Open haihua opened 6 years ago
Hello,
Sorry for the late reply.
Unlike most tools in kaldi - which assumes the output of a DNN are posteriors - the output in the DNN used by idlak are always features matrices. You probably need to customise the binaries if you plan to use a different training tool than the one provided.
You are showing here the output features for training the duration model - which trains a mapping between "labels", i.e. features representing input phone identities, to the relevant durations, that will then be used to generate frame-level input for the acoustic model. On each line, you get 2 features: the first one is the duration of the current HMM state, while the second one is the duration of the phone. Assuming each phone is spread over 5 states, you will get a sequence of 5 features with the same phone duration, and the sum of all 5 HMM states should match the phone duration, i.e. 1 + 11 + 12 +11 + 8 = 43 if we consider the first phone here.

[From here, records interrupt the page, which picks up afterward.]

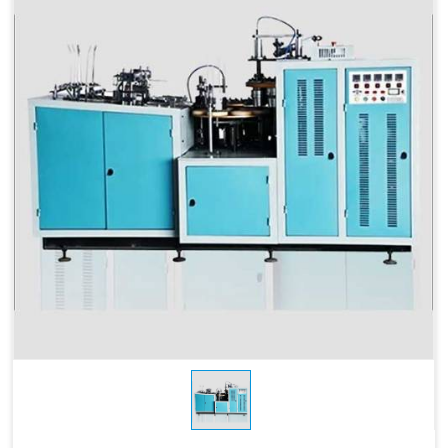
115 MM
Depth
Products Type
Paper Cups, Paper Mugs
Sheet Thickness
150-400 GSM
Millimeter
Power
220 V, 50 Hz,3.5 KW
Consumption
Speed
60-70 Pcs/ Min
150-250 GSM
Required Paper
Single/Double PE Coated
Paper (SPC-12)
Dimensions
2.6 M x 1.36 M x 1.75 M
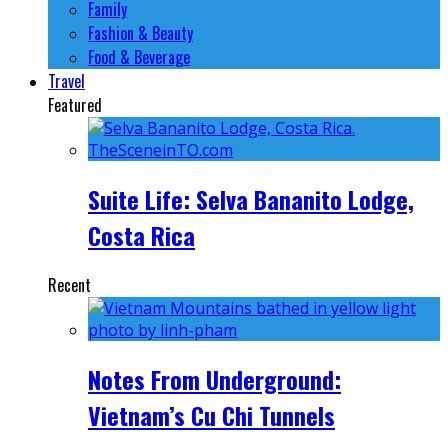
Family
Fashion & Beauty
Food & Beverage
Travel
Featured
Suite Life: Selva Bananito Lodge,
Costa Rica
Recent
Notes From Underground:
Vietnam’s Cu Chi Tunnels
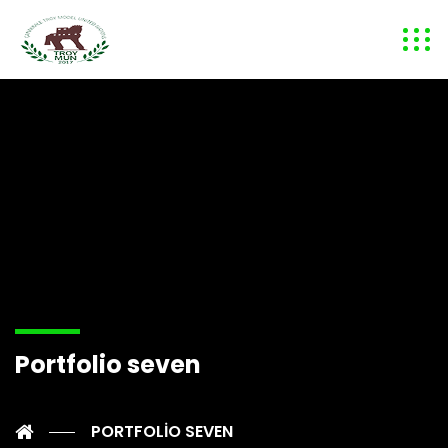
Portfolio seven
PORTFOLIO SEVEN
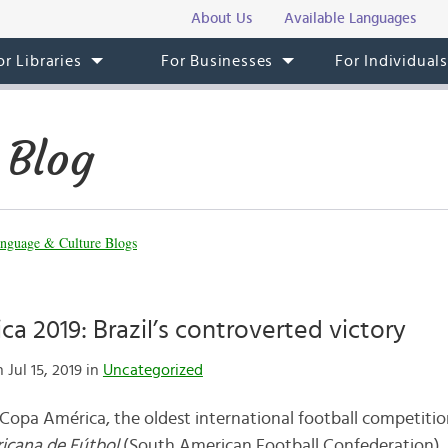
About Us
Available Languages
or Libraries
For Businesses
For Individual
 Blog
nguage & Culture Blogs
a 2019: Brazil’s controverted victory
 Jul 15, 2019 in
Uncategorized
 Copa América, the oldest international football competiti
icana de Fútbol
(South American Football Confederation), t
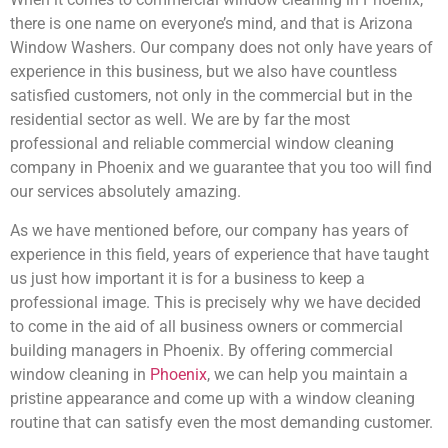
there is one name on everyone’s mind, and that is Arizona
Window Washers. Our company does not only have years of
experience in this business, but we also have countless
satisfied customers, not only in the commercial but in the
residential sector as well. We are by far the most
professional and reliable commercial window cleaning
company in Phoenix and we guarantee that you too will find
our services absolutely amazing.
As we have mentioned before, our company has years of
experience in this field, years of experience that have taught
us just how important it is for a business to keep a
professional image. This is precisely why we have decided
to come in the aid of all business owners or commercial
building managers in Phoenix. By offering commercial
window cleaning in
Phoenix
, we can help you maintain a
pristine appearance and come up with a window cleaning
routine that can satisfy even the most demanding customer.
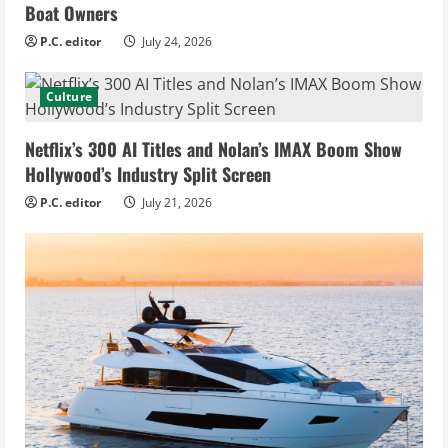
Boat Owners
P.C. editor
July 24, 2026
Culture
Netflix’s 300 AI Titles and Nolan’s IMAX Boom Show
Hollywood’s Industry Split Screen
P.C. editor
July 21, 2026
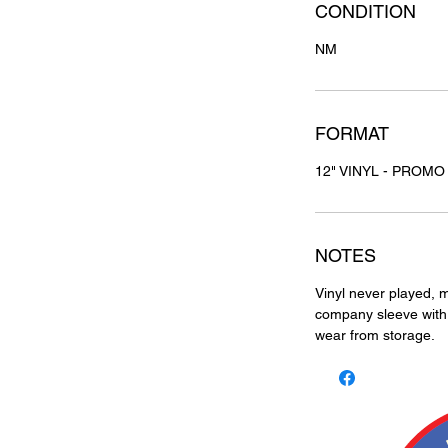
CONDITION
NM
FORMAT
12" VINYL - PROMO
NOTES
Vinyl never played, m
company sleeve with h
wear from storage.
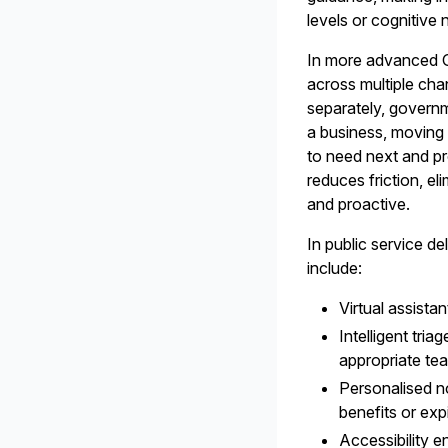
levels or cognitive 
In more advanced G
across multiple cha
separately, governme
a business, moving h
to need next and pr
reduces friction, e
and proactive.
In public service d
include:
Virtual assist
Intelligent tri
appropriate te
Personalised n
benefits or exp
Accessibility 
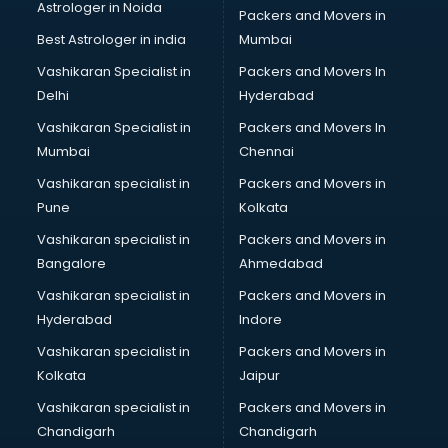
Astrologer in Noida
Jobs consultant in thiruvananthapuram
Packers and Movers in
Labor Relations consultant in thiruvananthapuram
Best Astrologer in india
Mumbai
Labour Law consultant in thiruvananthapuram
Vashikaran Specialist in
Packers and Movers In
Leasing consultant in thiruvananthapuram
Delhi
Hyderabad
Legal consultant in thiruvananthapuram
Vashikaran Specialist in
Packers and Movers In
Licence consultant in thiruvananthapuram
Mumbai
Chennai
Loan consultant in thiruvananthapuram
Malaysia Education consultant in thiruvananthapuram
Vashikaran specialist in
Packers and Movers in
Manpower consultant in thiruvananthapuram
Pune
Kolkata
Marketing consultant in thiruvananthapuram
Vashikaran specialist in
Packers and Movers in
Marriage consultant in thiruvananthapuram
Bangalore
Ahmedabad
Marriage Registrar consultant in thiruvananthapuram
Vashikaran specialist in
Packers and Movers in
MBA consultant in thiruvananthapuram
Hyderabad
Indore
Medical consultant in thiruvananthapuram
Mep consultant in thiruvananthapuram
Vashikaran specialist in
Packers and Movers in
Mortgage consultant in thiruvananthapuram
Kolkata
Jaipur
Mudra Loan consultant in thiruvananthapuram
Vashikaran specialist in
Packers and Movers in
New Zealand Education consultant in thiruvananthapuram
Chandigarh
Chandigarh
Online Dating consultant in thiruvananthapuram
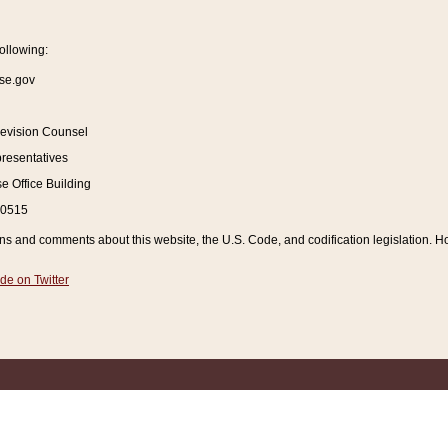
ollowing:
se.gov
Revision Counsel
resentatives
 Office Building
20515
and comments about this website, the U.S. Code, and codification legislation. How
de on Twitter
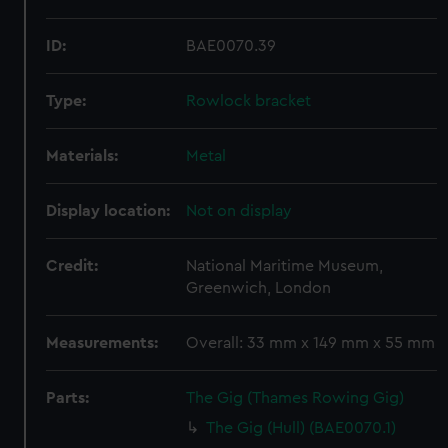
ID:
BAE0070.39
Type:
Rowlock bracket
Materials:
Metal
Display location:
Not on display
Credit:
National Maritime Museum,
Greenwich, London
Measurements:
Overall: 33 mm x 149 mm x 55 mm
Parts:
The Gig (Thames Rowing Gig)
The Gig (Hull) (BAE0070.1)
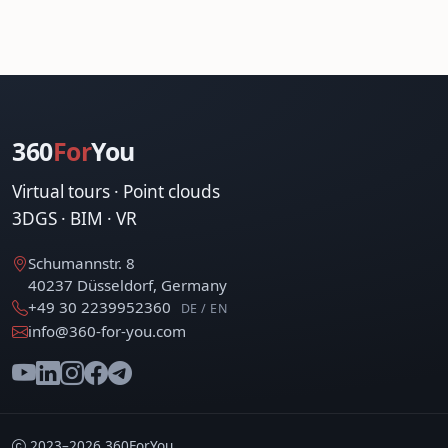
360
For
You
Virtual tours · Point clouds
3DGS · BIM · VR
Schumannstr. 8
40237 Düsseldorf, Germany
+49 30 2239952360
DE / EN
info@360-for-you.com
2023–2026 360ForYou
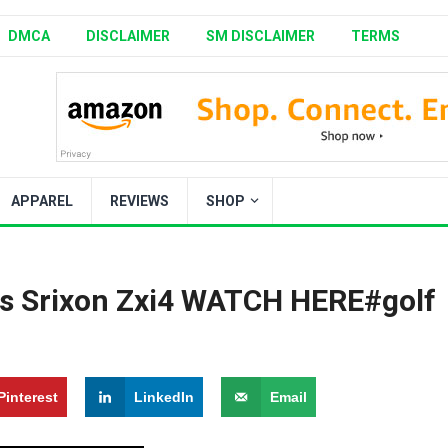
DMCA
DISCLAIMER
SM DISCLAIMER
TERMS
APPAREL
REVIEWS
SHOP
s Srixon Zxi4 ️WATCH HERE️#golf
Pinterest
LinkedIn
Email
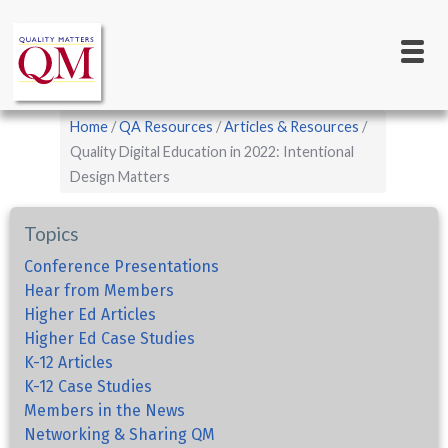
Main
Skip
to
navigation
main
content
Breadcrumb
Home
QA Resources
Articles & Resources
Quality Digital Education in 2022: Intentional
Design Matters
Topics
Conference Presentations
Hear from Members
Higher Ed Articles
Higher Ed Case Studies
K-12 Articles
K-12 Case Studies
Members in the News
Networking & Sharing QM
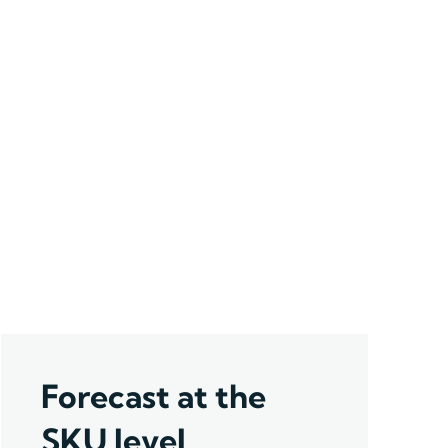
Forecast at the
SKU level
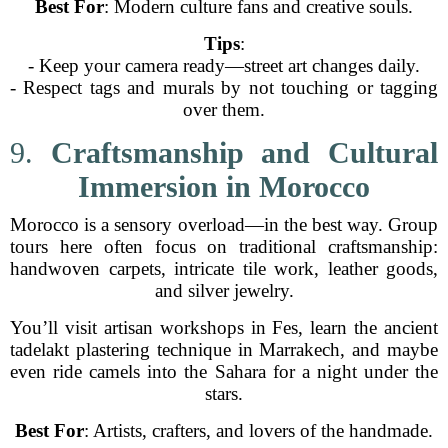
Best For
: Modern culture fans and creative souls.
Tips
:
- Keep your camera ready—street art changes daily.
- Respect tags and murals by not touching or tagging
over them.
9.
Craftsmanship and Cultural
Immersion in Morocco
Morocco is a sensory overload—in the best way. Group
tours here often focus on traditional craftsmanship:
handwoven carpets, intricate tile work, leather goods,
and silver jewelry.
You’ll visit artisan workshops in Fes, learn the ancient
tadelakt plastering technique in Marrakech, and maybe
even ride camels into the Sahara for a night under the
stars.
Best For
: Artists, crafters, and lovers of the handmade.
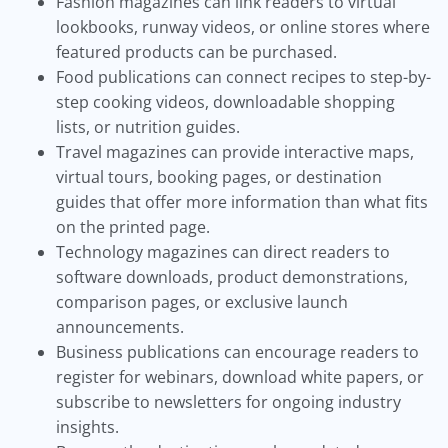
Fashion magazines can link readers to virtual
lookbooks, runway videos, or online stores where
featured products can be purchased.
Food publications can connect recipes to step-by-
step cooking videos, downloadable shopping
lists, or nutrition guides.
Travel magazines can provide interactive maps,
virtual tours, booking pages, or destination
guides that offer more information than what fits
on the printed page.
Technology magazines can direct readers to
software downloads, product demonstrations,
comparison pages, or exclusive launch
announcements.
Business publications can encourage readers to
register for webinars, download white papers, or
subscribe to newsletters for ongoing industry
insights.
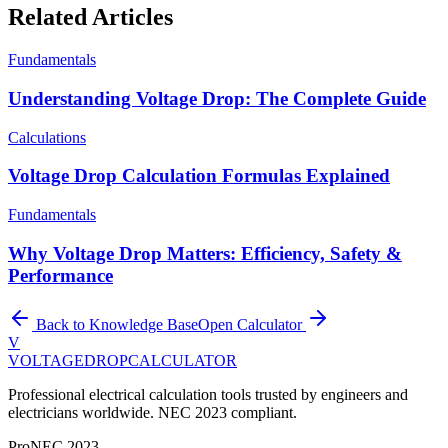
Related Articles
Fundamentals
Understanding Voltage Drop: The Complete Guide
Calculations
Voltage Drop Calculation Formulas Explained
Fundamentals
Why Voltage Drop Matters: Efficiency, Safety &
Performance
Back to Knowledge Base
Open Calculator
V
VOLTAGEDROP
CALCULATOR
Professional electrical calculation tools trusted by engineers and
electricians worldwide. NEC 2023 compliant.
Pro
NEC 2023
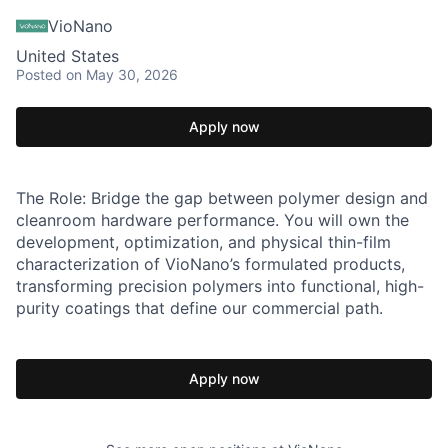
VioNano
United States
Posted
on May 30, 2026
Apply now
The Role: Bridge the gap between polymer design and
cleanroom hardware performance. You will own the
development, optimization, and physical thin-film
characterization of VioNano’s formulated products,
transforming precision polymers into functional, high-
purity coatings that define our commercial path.
Apply now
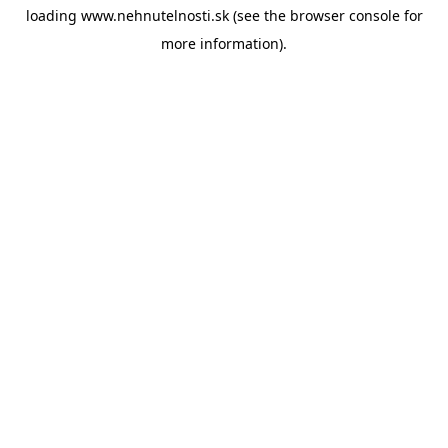
loading
www.nehnutelnosti.sk
(see the
browser console
for
more information).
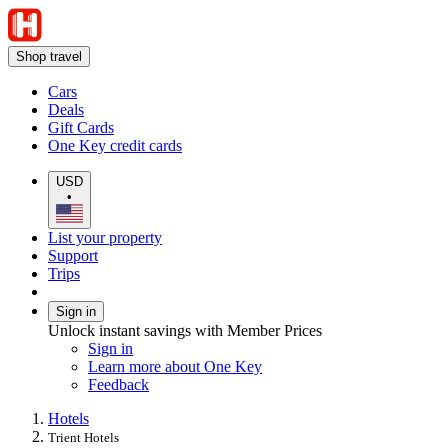
Shop travel
Cars
Deals
Gift Cards
One Key credit cards
USD
•
List your property
Support
Trips
Sign in
Unlock instant savings with Member Prices
Sign in
Learn more about One Key
Feedback
Hotels
Trient Hotels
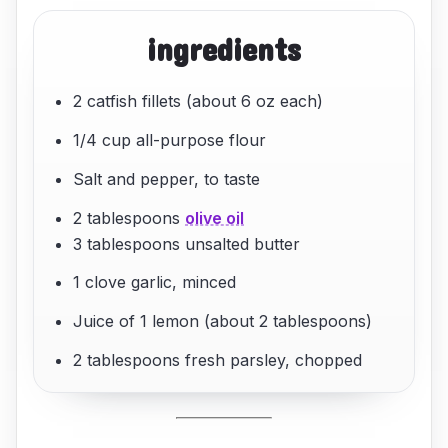
ingredients
2 catfish fillets (about 6 oz each)
1/4 cup all-purpose flour
Salt and pepper, to taste
2 tablespoons
olive oil
3 tablespoons unsalted butter
1 clove garlic, minced
Juice of 1 lemon (about 2 tablespoons)
2 tablespoons fresh parsley, chopped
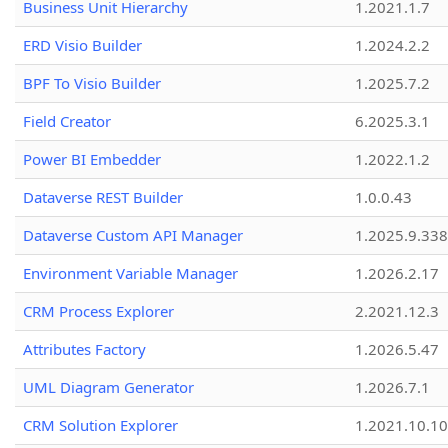
Business Unit Hierarchy
1.2021.1.7
ERD Visio Builder
1.2024.2.2
BPF To Visio Builder
1.2025.7.2
Field Creator
6.2025.3.1
Power BI Embedder
1.2022.1.2
Dataverse REST Builder
1.0.0.43
Dataverse Custom API Manager
1.2025.9.338
Environment Variable Manager
1.2026.2.17
CRM Process Explorer
2.2021.12.3
Attributes Factory
1.2026.5.47
UML Diagram Generator
1.2026.7.1
CRM Solution Explorer
1.2021.10.10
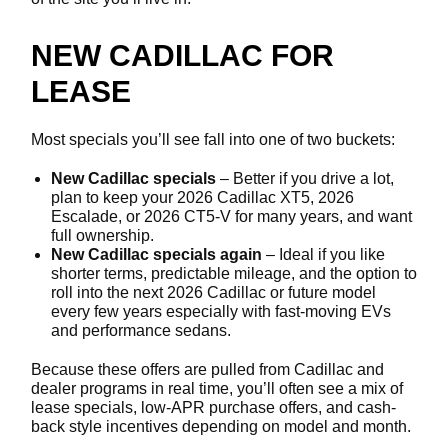
NEW CADILLAC FOR
LEASE
Most specials you’ll see fall into one of two buckets:
New Cadillac specials
– Better if you drive a lot,
plan to keep your 2026 Cadillac XT5, 2026
Escalade, or 2026 CT5-V for many years, and want
full ownership.
New Cadillac specials again
– Ideal if you like
shorter terms, predictable mileage, and the option to
roll into the next 2026 Cadillac or future model
every few years especially with fast-moving EVs
and performance sedans.
Because these offers are pulled from Cadillac and
dealer programs in real time, you’ll often see a mix of
lease specials, low-APR purchase offers, and cash-
back style incentives depending on model and month.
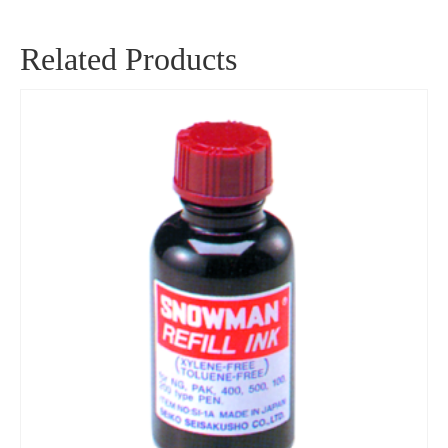
Related Products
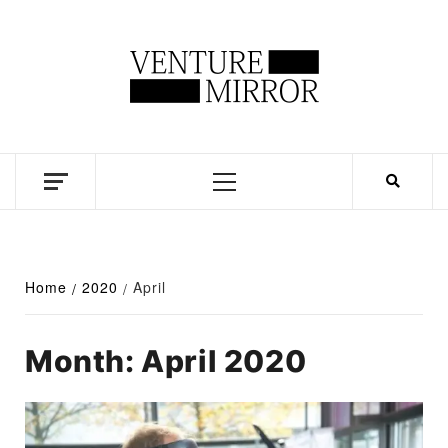
Skip
to
content
Business news unadulterated
Primary
Menu
Home
2020
April
Month:
April 2020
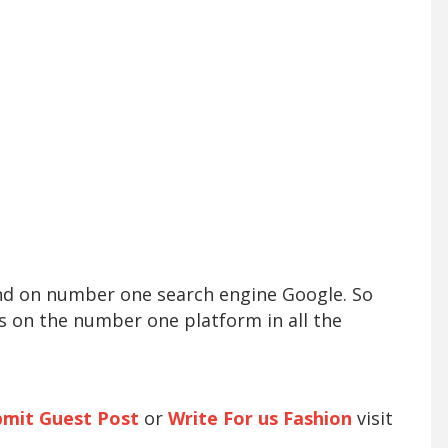
und on number one search engine Google. So
s on the number one platform in all the
bmit Guest Post
or
Write For us Fashion
visit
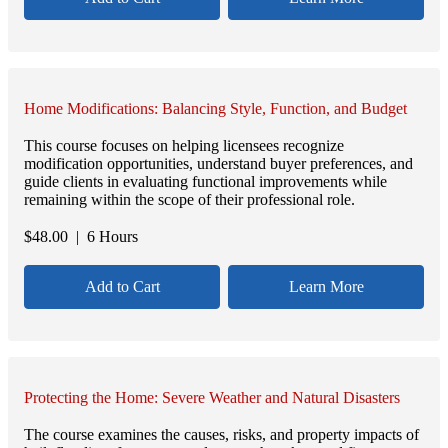
Home Modifications: Balancing Style, Function, and Budget
This course focuses on helping licensees recognize
modification opportunities, understand buyer preferences, and
guide clients in evaluating functional improvements while
remaining within the scope of their professional role.
$
48.00
| 6 Hours
Add to Cart
Learn More
Protecting the Home: Severe Weather and Natural Disasters
The course examines the causes, risks, and property impacts of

Not sure what you mean by dm-dnn training is completely failed :-)
Regards, Blaise
Hi, I am using this toolkit to reproduce the results. However, I found the dm-dnn training is completely failed. The dnn output label is obviously inconsistent with kaldi convention, could you please give a brief explanation: copy-feats scp:./durdata/train/feats.scp ark,t:-
slt_arctic_a0001 [ 1 43 11 43 12 43 11 43 8 43 13 24 1 24 1 24 8 24 1 24 5 29 1 29 3 29 6 29 14 29 6 33 1 33 1 33 1 33 24 33 1 9 3 9 1 9 1 9 3 9 1 13
Thanks a lot for your help !